Your instructions » Copy out the lines from the one containing "Reading left to" up to and including the one containing "Do fixed (id", keeping every character the same.

Data provided »
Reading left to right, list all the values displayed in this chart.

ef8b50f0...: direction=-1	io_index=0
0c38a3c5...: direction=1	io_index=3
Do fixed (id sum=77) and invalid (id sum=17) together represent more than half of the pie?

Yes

---

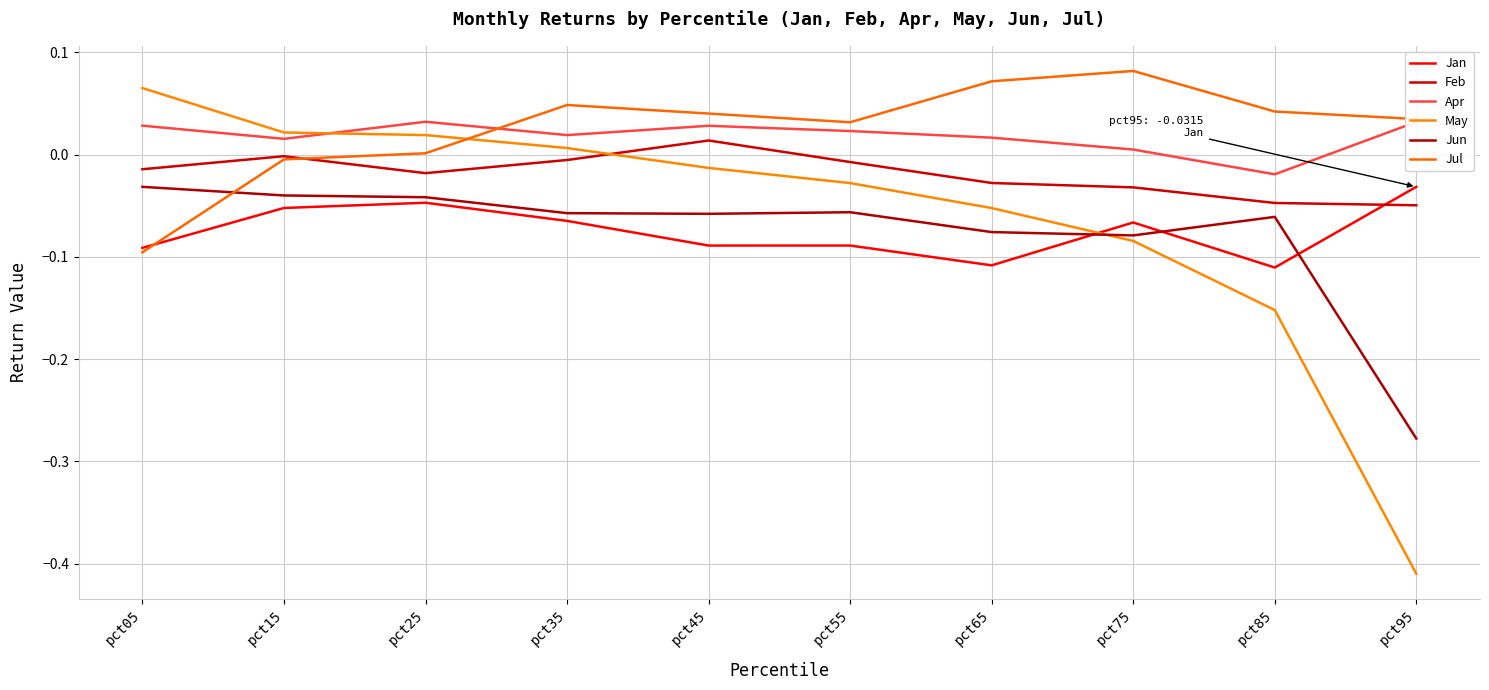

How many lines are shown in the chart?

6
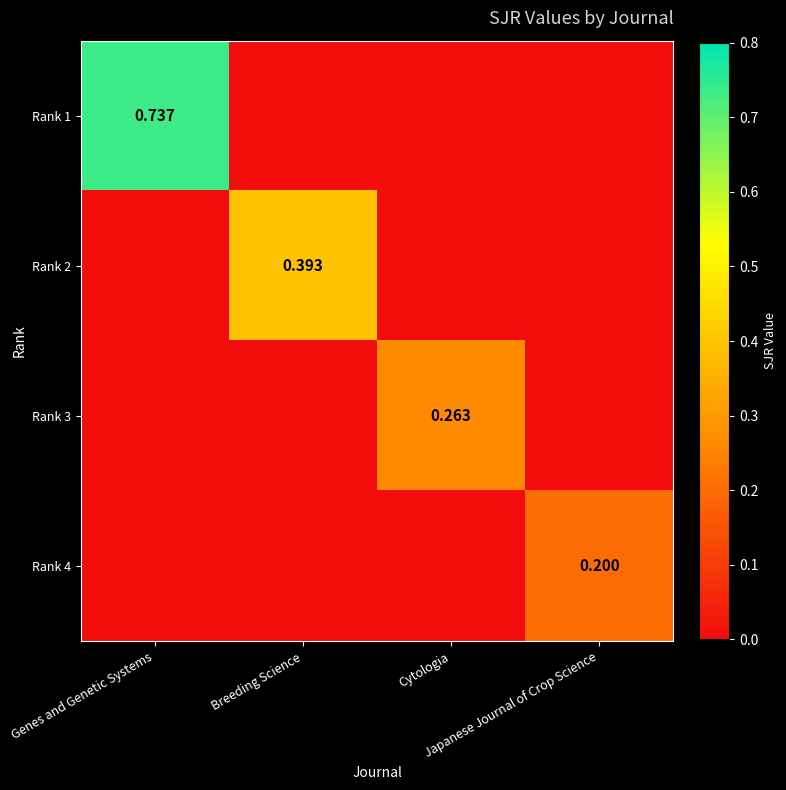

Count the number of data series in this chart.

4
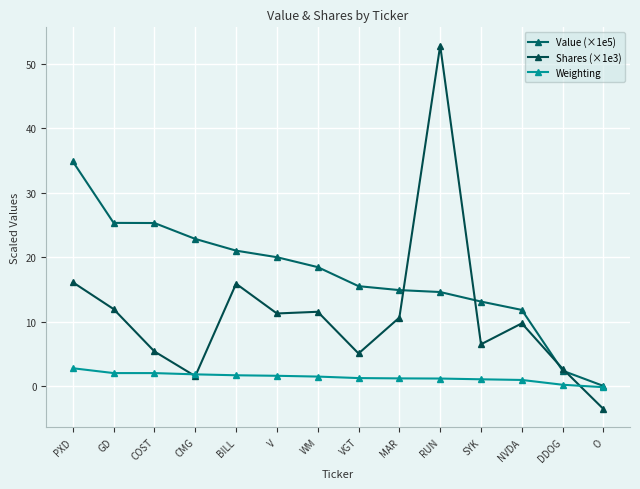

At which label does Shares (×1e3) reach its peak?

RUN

Result »
Reading left to right, list all the values displayed in this chart.

ef8b50f0...: direction=-1	io_index=0
0c38a3c5...: direction=1	io_index=3
Do fixed (id sum=77) and invalid (id sum=17) together represent more than half of the pie?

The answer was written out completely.